Table 4 Comparison of values of the Pearson correlation coefficient between the number of rotatable bonds and the average std of the 3d descriptor values for particular compound conformations
Fig. 6
figure 6

Analysis of average std of the 3d descriptor values depending on the number of rotatable bonds in a particular compound for 5-HT2BR ligands, when ten docked poses were taken into account

Moreover, an analysis of std of each descriptor values separately was performed (Supplementary Material; for simplification, the obtained std values were averaged for all crystal structures available for a particular protein). It was found out that the lowest variation occurred for 3D-MoRSE descriptors determined for a distance equal to 1 (std of 1–2 × 10−18), whereas the highest std values were on average obtained for descriptors from the group of geometrical indexes, such as the geometric Petitjean index and the geometrical shape index (std of 0.5–0.7 on average). Relatively high fluctuations in descriptor values (of similar std range as in the case of the geometrical shape index descriptors) were also observed for 3D-MoRSE descriptors calculated for a distance equal to 10.

Concluding remarks

In summary, a deep analysis of 3d descriptors generated for compounds docked to crystal structures of aminergic GPCRs, with the aim of their application in machine learning experiments, supplemented with the tool for manual inspection of structures referring to a particular data point was prepared. A strong dependence of the obtained results on the crystal structure used for docking was proved. Moreover, although the variation of 3d descriptor values is typically correlated with the variation of compound conformations, there were several cases where these dependencies were not preserved, revealing the limitations of the applied depiction of docking poses (for the ideal representation, higher variation in docking poses should led to higher variation in descriptor values and vice versa).
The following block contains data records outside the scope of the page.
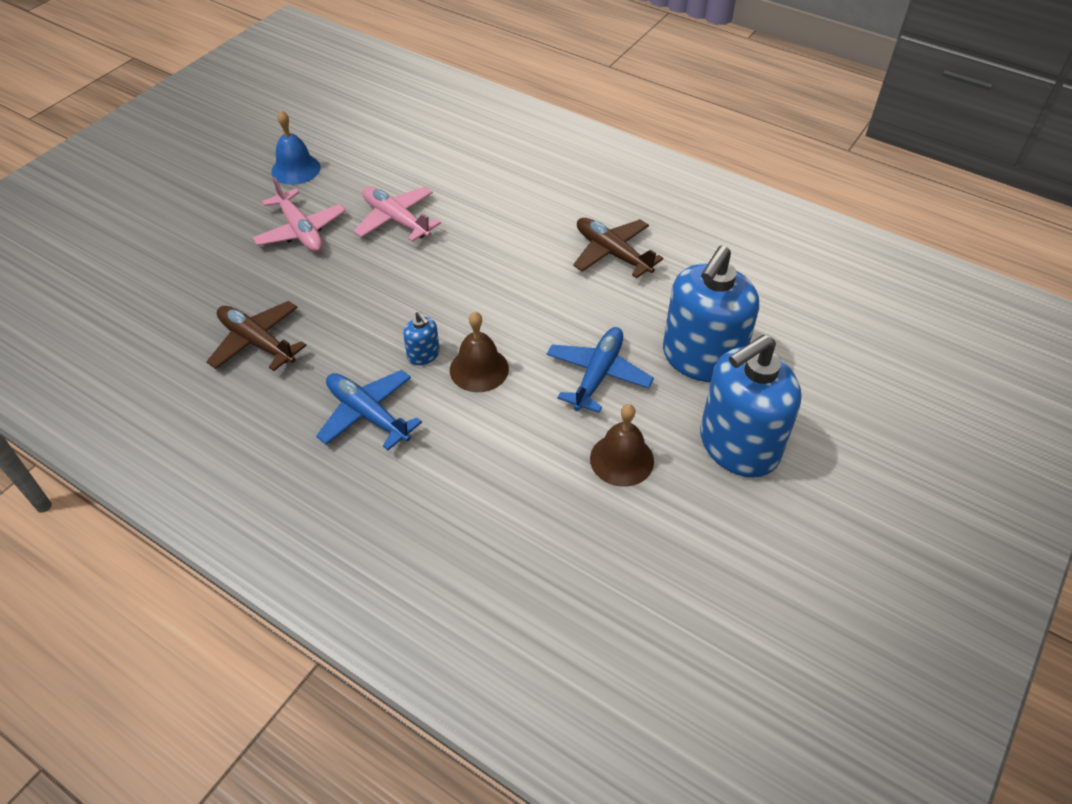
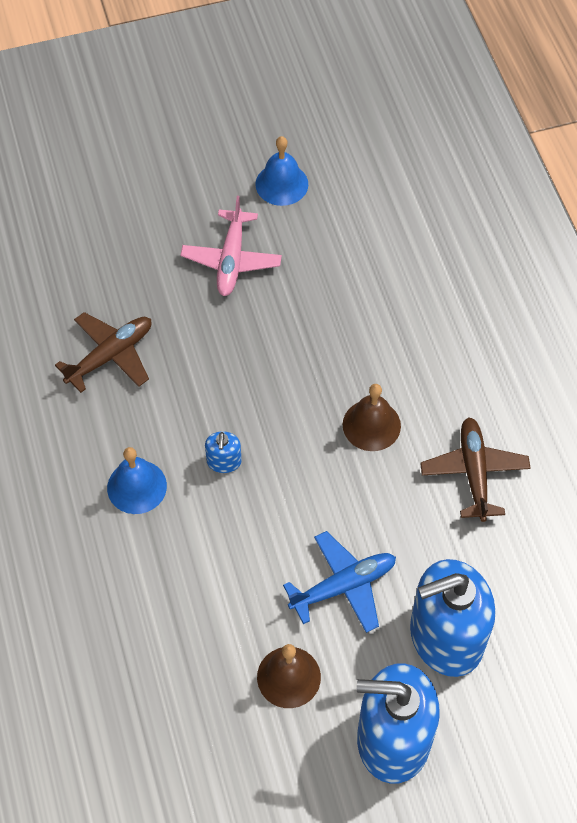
camera: 40 degrees right, 10 degrees up
(257, 342) = (110, 355): brown plane -> brown plane turned 60 degrees clockwise
(367, 414) = (137, 486): blue plane -> blue bell
(396, 220) = (319, 302): pink plane -> none
(479, 369) = (254, 508): brown bell -> brown bell (371, 425)

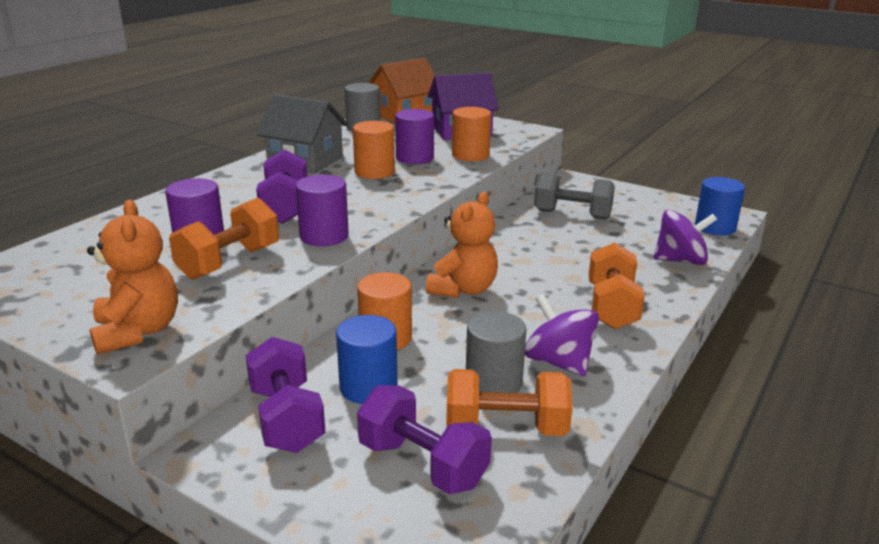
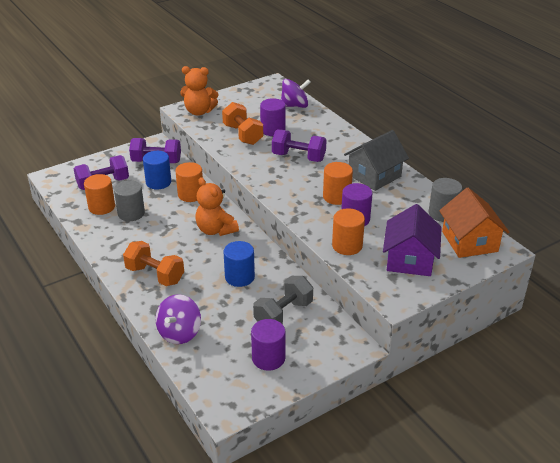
camera: 115 degrees right, 10 degrees up
(324, 236) = (251, 162): purple cylinder -> purple cylinder (268, 358)
(506, 428) = (101, 207): orange dumbbell -> orange cylinder
(558, 362) = (127, 236): purple spinning top -> purple spinning top (295, 106)
(715, 227) = (210, 383): blue cylinder -> blue cylinder (239, 277)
Additionally, the ability to manually analyze all the information, including the analysis of chemical structures referring to particular data points, enables a better design of machine learning experiments conducted on such type of data, allowing for the maximization of the power of predictive models, for example by proper selection of crystal structures for studies (those that provide the best discrimination between active and inactive compounds in machine learning-based experiments) or the proper evaluation of the model applicability via the analysis of chemical structures with overlapping fragments of descriptors space.